I want to create a random normal distribution in pytorch and mean and std are 4, 0.5 respectively. I didn\'t find a API for it. Anyone knows? Thanks very much.
For all distribution see: https://pytorch.org/docs/stable/distributions.html#
click on right menu to jump to normal (or search in the docs).
An example code:
import torch
num_samples = 3
Din = 1
mu, std = 0, 1
x = torch.distributions.normal.Normal(loc=mu, scale=std).sample((num_samples, Din))
print(x)
For details on torch distributions (with emphasis on uniform) see my SO answer here: https://stackoverflow.com/a/62919760/1601580
For a standard normal distribution (i.e. mean=0
and variance=1
), you can use torch.randn()
For your case of custom mean
and std
, you can use torch.distributions.Normal()
Init signature:
tdist.Normal(loc, scale, validate_args=None)Docstring:
Creates a normal (also called Gaussian) distribution parameterized byloc
andscale
.Args:
loc (float or Tensor): mean of the distribution (often referred to as mu)
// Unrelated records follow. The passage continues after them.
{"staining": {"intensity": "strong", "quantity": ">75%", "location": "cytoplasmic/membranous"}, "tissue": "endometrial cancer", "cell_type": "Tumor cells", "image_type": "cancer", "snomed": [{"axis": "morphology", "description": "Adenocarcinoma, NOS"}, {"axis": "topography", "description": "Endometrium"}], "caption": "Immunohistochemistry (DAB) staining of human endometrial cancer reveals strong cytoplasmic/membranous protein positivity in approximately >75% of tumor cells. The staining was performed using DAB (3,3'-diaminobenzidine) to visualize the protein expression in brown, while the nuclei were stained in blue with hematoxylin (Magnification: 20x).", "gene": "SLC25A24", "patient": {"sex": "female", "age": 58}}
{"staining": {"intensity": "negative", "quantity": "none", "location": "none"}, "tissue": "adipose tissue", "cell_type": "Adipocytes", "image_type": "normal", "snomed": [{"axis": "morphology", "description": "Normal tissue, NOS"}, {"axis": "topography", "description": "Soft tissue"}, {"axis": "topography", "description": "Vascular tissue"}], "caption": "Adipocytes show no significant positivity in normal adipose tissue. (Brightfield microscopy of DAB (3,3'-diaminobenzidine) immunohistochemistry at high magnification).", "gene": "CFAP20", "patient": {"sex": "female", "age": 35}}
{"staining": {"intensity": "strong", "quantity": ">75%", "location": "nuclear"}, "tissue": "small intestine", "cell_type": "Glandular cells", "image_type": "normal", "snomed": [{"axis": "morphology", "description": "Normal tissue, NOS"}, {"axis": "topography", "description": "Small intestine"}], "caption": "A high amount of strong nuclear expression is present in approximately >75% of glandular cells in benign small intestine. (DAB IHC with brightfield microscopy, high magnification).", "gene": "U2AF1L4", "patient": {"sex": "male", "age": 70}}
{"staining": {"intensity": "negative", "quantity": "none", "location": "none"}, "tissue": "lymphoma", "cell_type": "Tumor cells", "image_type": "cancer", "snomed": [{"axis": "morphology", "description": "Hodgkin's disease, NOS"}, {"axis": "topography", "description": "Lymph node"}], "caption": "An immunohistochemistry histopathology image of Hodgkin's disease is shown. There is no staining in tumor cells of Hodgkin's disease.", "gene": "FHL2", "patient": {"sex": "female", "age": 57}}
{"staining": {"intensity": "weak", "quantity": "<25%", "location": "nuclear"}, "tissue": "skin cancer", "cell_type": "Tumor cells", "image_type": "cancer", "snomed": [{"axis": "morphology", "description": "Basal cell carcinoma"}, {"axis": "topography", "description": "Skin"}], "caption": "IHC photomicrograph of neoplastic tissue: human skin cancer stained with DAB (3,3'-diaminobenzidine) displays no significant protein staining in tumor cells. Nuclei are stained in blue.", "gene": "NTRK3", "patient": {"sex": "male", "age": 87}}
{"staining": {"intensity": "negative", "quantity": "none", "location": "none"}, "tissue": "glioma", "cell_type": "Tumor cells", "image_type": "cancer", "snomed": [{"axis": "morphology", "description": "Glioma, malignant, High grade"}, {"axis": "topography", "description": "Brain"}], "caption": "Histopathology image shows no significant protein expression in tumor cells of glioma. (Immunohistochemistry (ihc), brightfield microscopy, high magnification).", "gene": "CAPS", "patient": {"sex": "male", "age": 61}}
scale (float or Tensor): standard deviation of the distribution (often referred to as sigma)
Here's an example:
In [32]: import torch.distributions as tdist
In [33]: n = tdist.Normal(torch.tensor([4.0]), torch.tensor([0.5]))
In [34]: n.sample((2,))
Out[34]:
tensor([[ 3.6577],
[ 4.7001]])
You can easily use torch.Tensor.normal_() method.
Let's create a matrix Z (a 1d tensor) of dimension 1 × 5
, filled with random elements samples from the normal distribution parameterized by mean = 4
and std = 0.5
.
torch.empty(5).normal_(mean=4,std=0.5)
Result:
tensor([4.1450, 4.0104, 4.0228, 4.4689, 3.7810])
You can create your distribution like described here in the docs. In your case this should be the correct call, including sampling from the created distribution:
from torch.distributions import normal
m = normal.Normal(4.0, 0.5)
s = m.sample()
If you want to get a sample of a certain size/shape, you can pass it to sample(), for example
s = m.sample([5, 5])
for a 5x5-Tensor.
A simple option is to use the randn
function from the base module. It creates a random sample from the standard Gaussian distribution. To change the mean and the standard deviation you just use addition and multiplication. Below I create sample of size 5 from your requested distribution.
import torch
torch.randn(5) * 0.5 + 4 # tensor([4.1029, 4.5351, 2.8797, 3.1883, 4.3868])
It depends on what you want to generate.
For generating standard normal distribution use -
torch.randn()
for all all distribution (say normal, poisson or uniform etc) use
torch.distributions.Normal()
or torch.distribution.Uniform()
.
A detail of all these methods can be seen here - https://pytorch.org/docs/stable/distributions.html#normal
Once you define these methods you can use .sample method to generate the number of instances. It also allows you to generates a sample_shape shaped sample or sample_shape shaped batch of samples if the distribution parameters are batched.